In the middle of the New York Times profile of Blue Engine, an intensive tutoring program that looks to be getting impressive results for disadvantaged high school kids in New York City, the reporter notes, "it's conceivable that Blue Engine could evolve into an alternative model for teacher preparation, one that provides more ramp-up time than programs like Teach For America."
Wait a minute, I thought, isn't the real alternative to Teach for America traditional teacher prep? Candidates in many schools of education get something on the order of 100 hours of clinical field work experience even before a stint of student teaching. What more of an on-ramp could one want?

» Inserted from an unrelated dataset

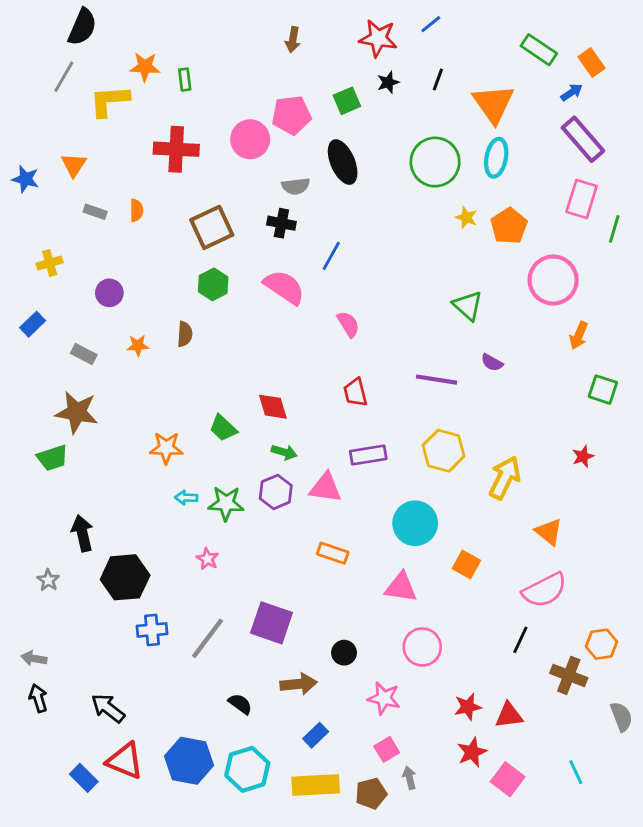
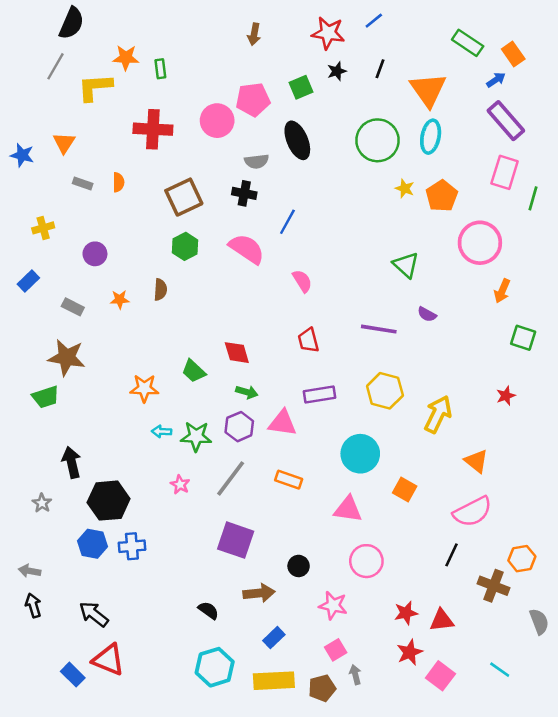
gray line: (207, 638) -> (231, 478), moved
blue hexagon: (189, 761) -> (92, 544), moved, size x0.7
cyan line: (576, 772) -> (500, 670), turned -30

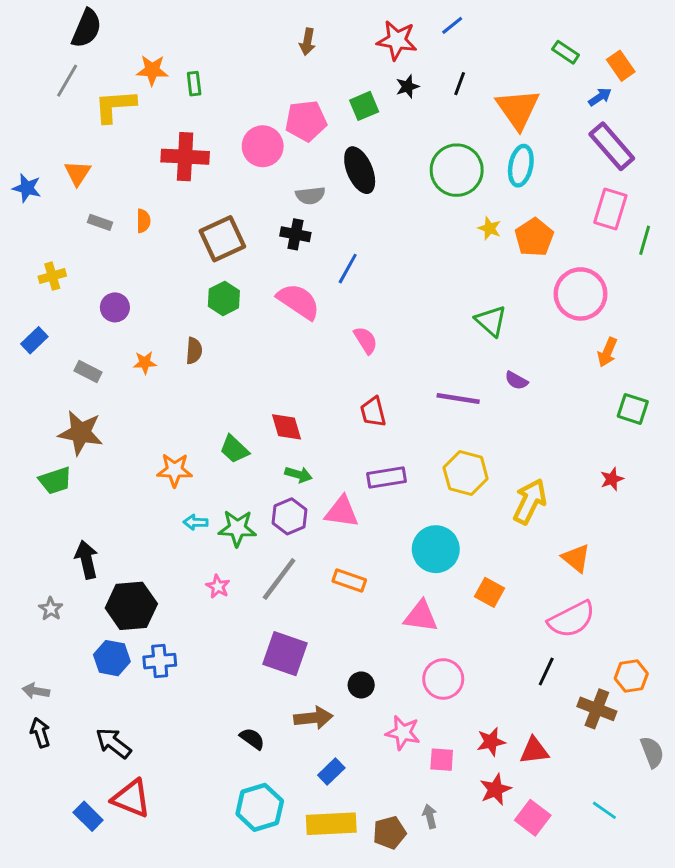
green rectangle: (468, 43) -> (566, 52), size x0.7
pink square: (336, 650) -> (442, 760), moved, turned 35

It's telling that it didn't occur to the reporter or his editors to refer to traditional teacher preparation programs. In our research for the Review, we haven't come across instances of schools of education training and deploying their teacher candidates as tutors before student teaching in the same way Blue Engine does. That may be a missed opportunity. Tutors like those from Blue Engine are providing a tangible service to the school -- the principal in the profile pays Blue Engine $150,000 a year for ten tutors -- and the tutors themselves seem to be learning skills crucial for good teaching.
We've been getting word that as teacher evaluation systems are coming on line, classroom teachers are becoming reluctant to take on student teachers. They're understandably concerned about being held accountable for what relatively untested novices might do in their classrooms. But just think: what if prospective mentor teachers knew that student teachers were skillful tutors?
A mentoring program in Houston public schools based on the highly successful MATCH charter school's tutoring corps got student gains that were off the charts. Teachers might line up to get student teachers if they knew that they could help their students become college-ready.